113. (1) Where a person who is or will be a person against whom a prohibition order is made establishes to the satisfaction of a competent authority that
(a) the person needs a firearm or restricted weapon to hunt or trap in order to sustain the person or the person’s family, or
(b) a prohibition order against the person would constitute a virtual prohibition against employment in the only vocation open to the person,
the competent authority may, notwithstanding that the person is or will be subject to a prohibition order, make an order authorizing a chief firearms officer or the Registrar to issue, in accordance with such terms and conditions as the competent authority considers appropriate, an authorization, a licence or a registration certificate, as the case may be, to the person for sustenance or employment purposes.

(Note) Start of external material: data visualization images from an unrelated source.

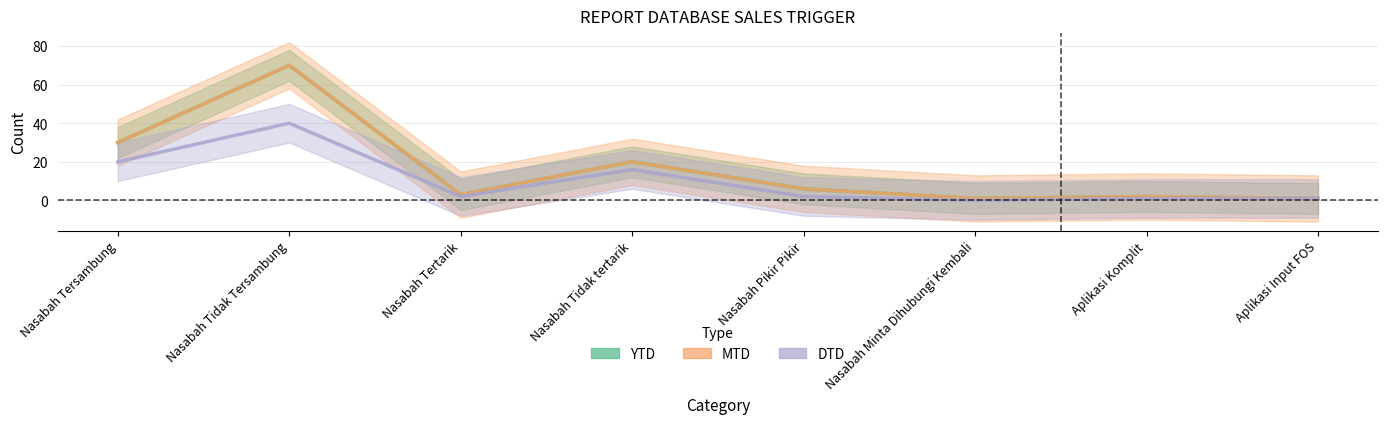

What is the difference between the DTD values at Nasabah Minta Dihubungi Kembali and Aplikasi Komplit?

1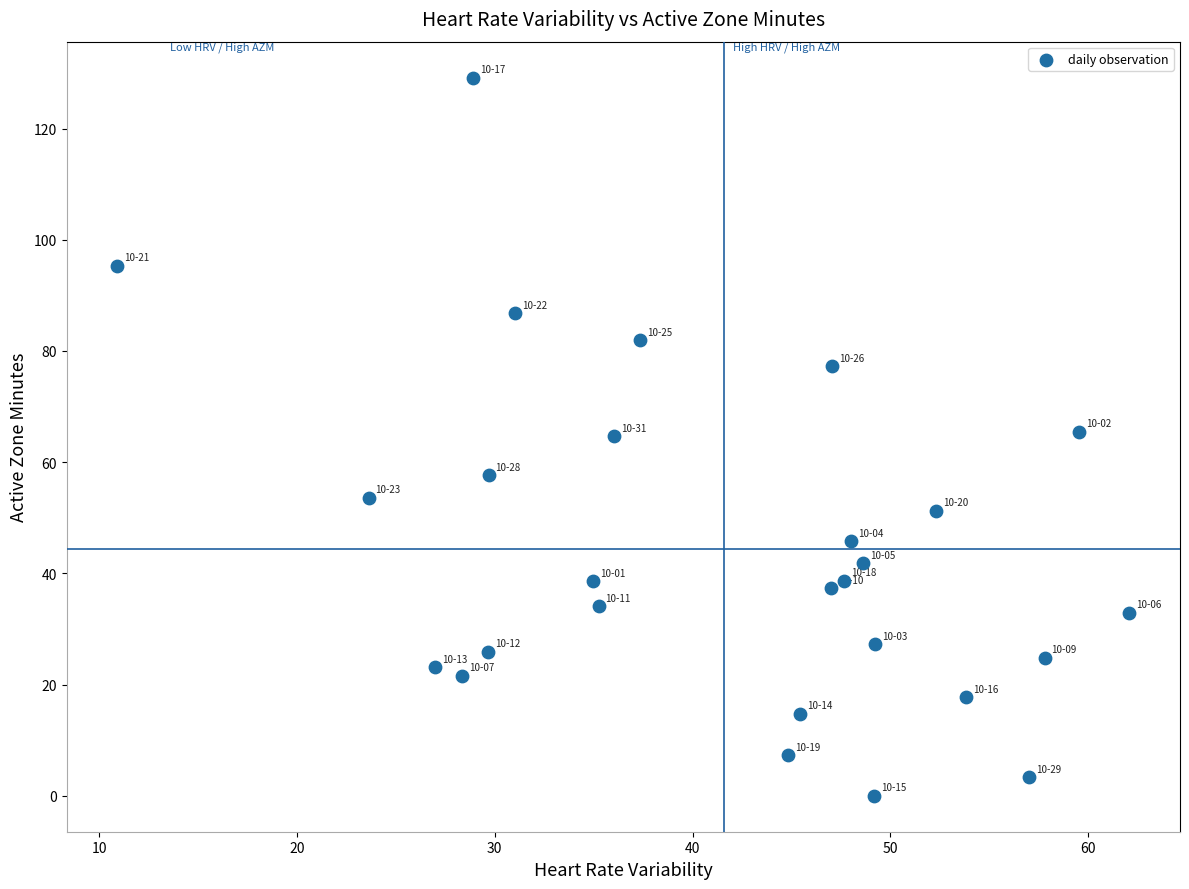

What is the range of Y values (max minus min)?

129.2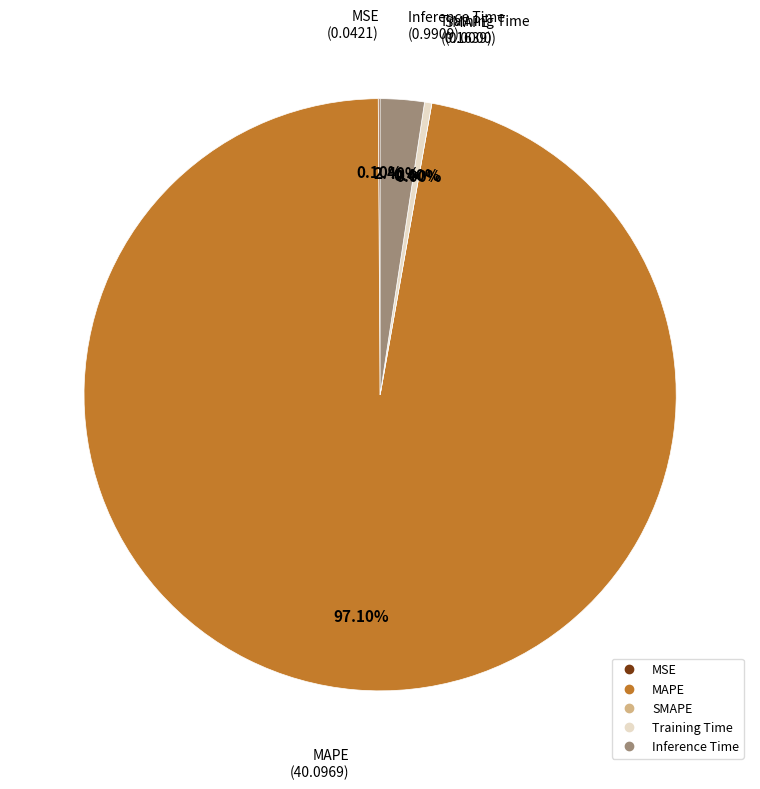

True or false: SMAPE accounts for 0% of the total.

True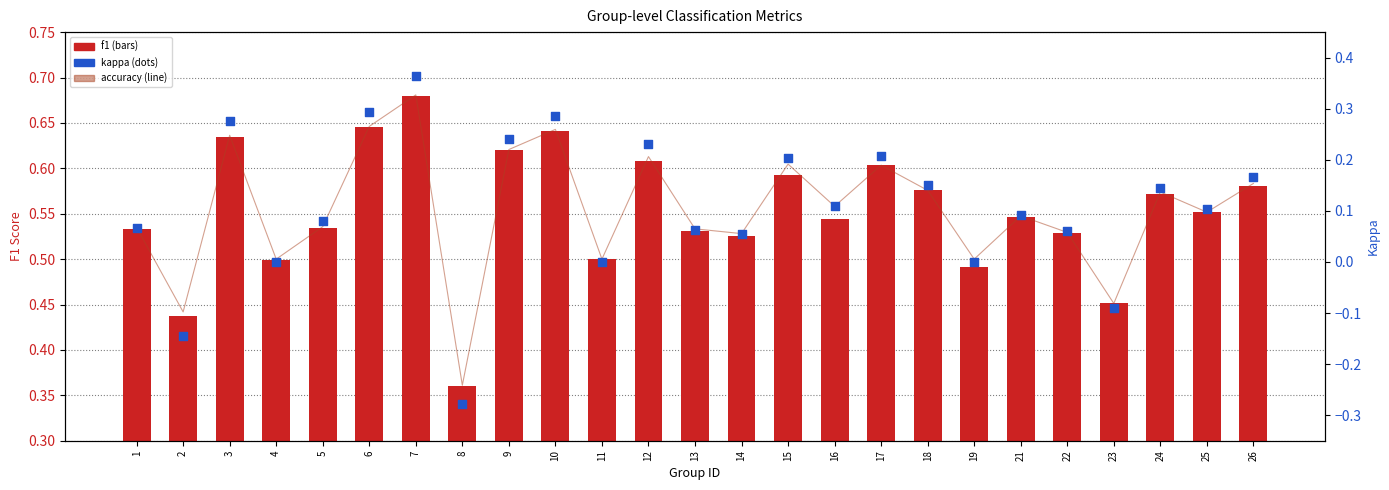

Which series contains the highest Y value?

accuracy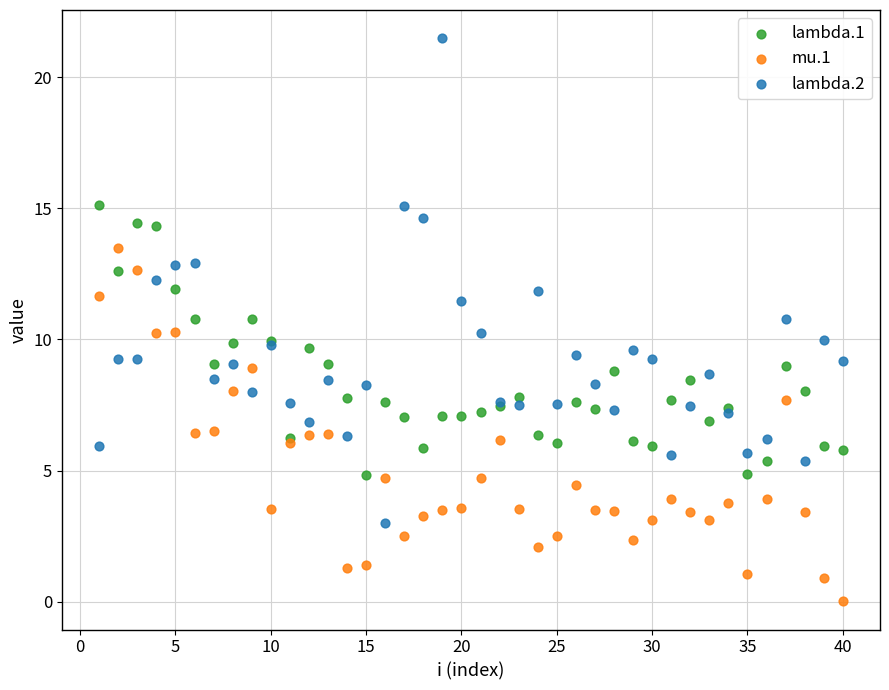

Which series has the widest spread of Y values?

lambda.2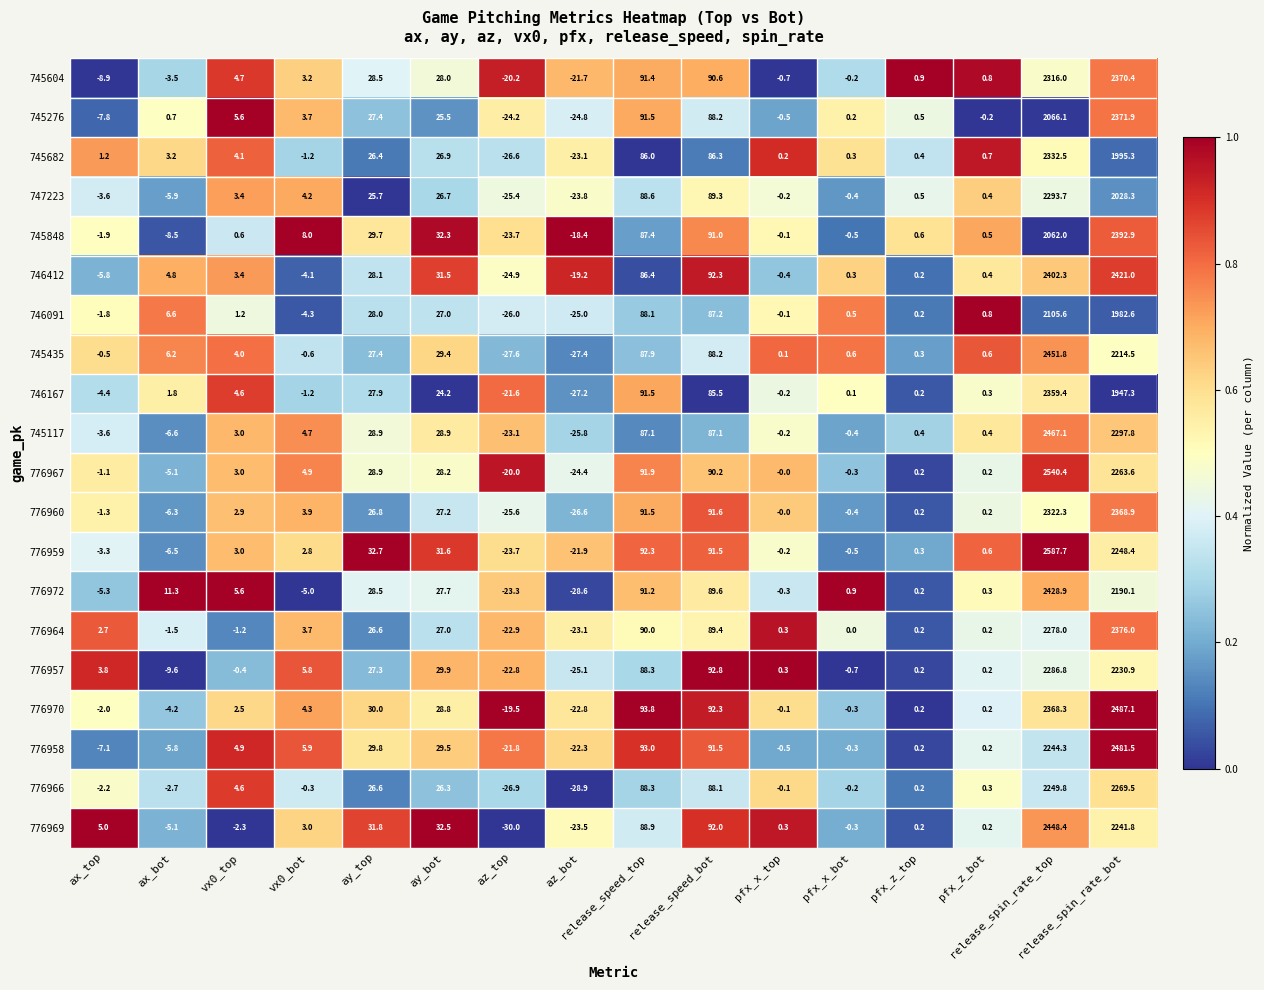

Which series changed the most between az_bot and pfx_z_bot?

776966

(2) A competent authority may make an order under subsection (1) only after taking the following factors into account:
(a) the criminal record, if any, of the person;
(b) the nature and circumstances of the offence, if any, in respect of which the prohibition order was or will be made; and
(c) the safety of the person and of other persons.
(3) Where an order is made under subsection (1),
(a) an authorization, a licence or a registration certificate may not be denied to the person in respect of whom the order was made solely on the basis of a prohibition order against the person or the commission of an offence in respect of which a prohibition order was made against the person; and
(b) an authorization and a licence may, for the duration of the order, be issued to the person in respect of whom the order was made only for sustenance or employment purposes and, where the order sets out terms and conditions, only in accordance with those terms and conditions, but, for greater certainty, the authorization or licence may also be subject to terms and conditions set by the chief firearms officer that are not inconsistent with the purpose for which it is issued and any terms and conditions set out in the order.
(4) For greater certainty, an order under subsection (1) may be made during proceedings for an order under subsection 109(1), 110(1), 111(5), 117.05(4) or 515(2), paragraph 732.1(3)(d) or subsection 810(3).
(5) In this section, “competent authority” means the competent authority that made or has jurisdiction to make the prohibition order.
Solicitors for the appellant: Pink Star Murphy Barro, Yarmouth, Nova Scotia.
Solicitor for the respondent: Department of Justice, Vancouver.
Solicitor for the intervener: Attorney General of Ontario, Toronto.